Horizon, au cœur du scandale, est un système développé par une filiale de la société japonaise Fujitsu. Il fut déployé à partir de 1999, avec pour mission de moderniser la comptabilité des bureaux de poste britanniques. En réalité, ce logiciel de point de vente et de gestion financière présentait des défauts majeurs que ses concepteurs connaissaient parfaitement. Le rapport établit que des employés de Fujitsu et du Post Office (la Poste britannique) savaient que Horizon pouvait générer des « gains et pertes illusoires » dans les comptes des agences.

Malgré ces défaillances largement documentées, les dirigeants ont maintenu le mensonge de la fiabilité absolue du système. Les sous-postiers qui osaient signaler des anomalies comptables – parfois de plusieurs milliers d'euros – étaient systématiquement accusés de vol ou d'incompétence. Paradoxalement, ce même logiciel défaillant continue d'être utilisé aujourd'hui, même si le Post Office prévoit de s'en séparer d'ici deux à trois ans, selon son président Nigel Railton.

La capacité à persister dans l'utilisation d'Horizon interroge forcément, d'autant plus que Fujitsu continue de briguer des contrats publics majeurs. L'entreprise candidate actuellement pour gérer la frontière douanière post-Brexit avec l'Irlande du Nord, un marché de plus de 400 millions d'euros, qui suscite l'indignation des parlementaires britanniques qui dénoncent une « irresponsabilité corporative ».

Des vies brisées par les fausses accusations informatiques

Le bilan humain du scandale Post Office Horizon dépasse l'entendement. Sir Wyn Williams, le président de l'enquête, révèle dans son rapport que treize personnes au minimum ont mis fin à leurs jours après avoir été faussement accusées de vol et de fraude comptable. Des tragédies qui résultent directement des poursuites injustifiées fondées sur les données erronées du système informatique défaillant.

Cinquante-neuf autres victimes ont envisagé le suicide, dont dix ont tenté de passer à l'acte. Seema Misra, injustement emprisonnée alors qu'elle était enceinte, témoigne avec une douloureuse franchise dans les médias britanniques : elle n'aurait tout simplement pas survécu sans sa grossesse, rapporte Sky News. Christopher Head, le plus jeune sous-postier accusé à 18 ans, compare la procédure d'indemnisation à « un second procès ».

Au-delà des tentatives de suicide, l'enquête documente une litanie de souffrances, qui vont de l'alcoolisme à la dépression, en passant par les troubles alimentaires, les faillites et les divorces. Betty Brown, 92 ans aujourd'hui, est la doyenne des victimes. Elle a aussi témoigné avec amertume, révoltée par une affaire administrative devenue une tragédie humaine. La seule qu'ont en commun les personnes lésées, c'est qu'elles ont toutes le sentiment d'avoir perdu 20 ans de leur vie.
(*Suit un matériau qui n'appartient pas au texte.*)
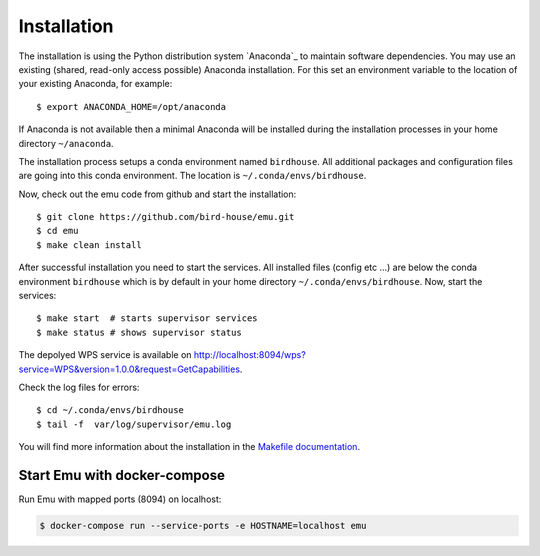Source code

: .. _installation:

Installation
============

The installation is using the Python distribution system `Anaconda`_ to maintain software dependencies. 
You may use an existing (shared, read-only access possible) Anaconda installation. For this set an environment variable to the location of your existing Anaconda, for example::

   $ export ANACONDA_HOME=/opt/anaconda

If Anaconda is not available then a minimal Anaconda will be installed during the installation processes in your home directory ``~/anaconda``. 

The installation process setups a conda environment named ``birdhouse``. All additional packages and configuration files are going into this conda environment. The location is ``~/.conda/envs/birdhouse``.

Now, check out the emu code from github and start the installation::

   $ git clone https://github.com/bird-house/emu.git
   $ cd emu
   $ make clean install

After successful installation you need to start the services. All installed files (config etc ...) are below the conda environment ``birdhouse`` which is by default in your home directory ``~/.conda/envs/birdhouse``. Now, start the services::

   $ make start  # starts supervisor services
   $ make status # shows supervisor status

The depolyed WPS service is available on http://localhost:8094/wps?service=WPS&version=1.0.0&request=GetCapabilities.

Check the log files for errors::

   $ cd ~/.conda/envs/birdhouse
   $ tail -f  var/log/supervisor/emu.log

You will find more information about the installation in the `Makefile documentation <http://birdhousebuilderbootstrap.readthedocs.org/en/latest/>`_.

Start Emu with docker-compose
-----------------------------

Run Emu with mapped ports (8094) on localhost:

.. code-block:: sh

    $ docker-compose run --service-ports -e HOSTNAME=localhost emu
Comment les victimes obtiennent enfin justice et réparations

Au total, le Post Office britannique a poursuivi 700 personnes entre 1999 et 2015, tandis que 283 autres cas furent traités par d'autres instances judiciaires. La bataille juridique menée par Sir Alan Bates et 555 sous-postiers en 2017 a été un tournant décisif. Leur action collective contre le Post Office a abouti à un accord de 58 millions de livres (67 millions d'euros) en 2019, ouvrant ainsi la voie aux annulations de condamnations.

Le gouvernement britannique a donc mis en place quatre dispositifs d'indemnisation distincts pour réparer, ou plutôt pour tenter de réparer les préjudices subis. Au 2 juin 2025, plus d'un milliard de livres furent versés à plus de 7 300 bénéficiaires. Les montants individuels varient puisque, comme on peut le lire chez nos confrères de la BBC, certaines compensations dépassant le million de livres, selon le professeur Chris Hodges, président du conseil consultatif indépendant sur les indemnisations Horizon.

L'enquête fleuve fait dix-neuf recommandations pour éviter la répétition d'une telle tragédie. Le gouvernement a jusqu'au 10 octobre 2025 pour répondre officiellement aux préconisations. Car la seconde partie du rapport, attendue d'ici fin 2025 ou début 2026, arrive vite. Elle se concentrera sur les responsabilités individuelles et institutionnelles de cette catastrophe, qui a même été portée à l'attention du grand public, outre-Manche surtout, avec le drama télévisé Mr Bates vs The Post Office.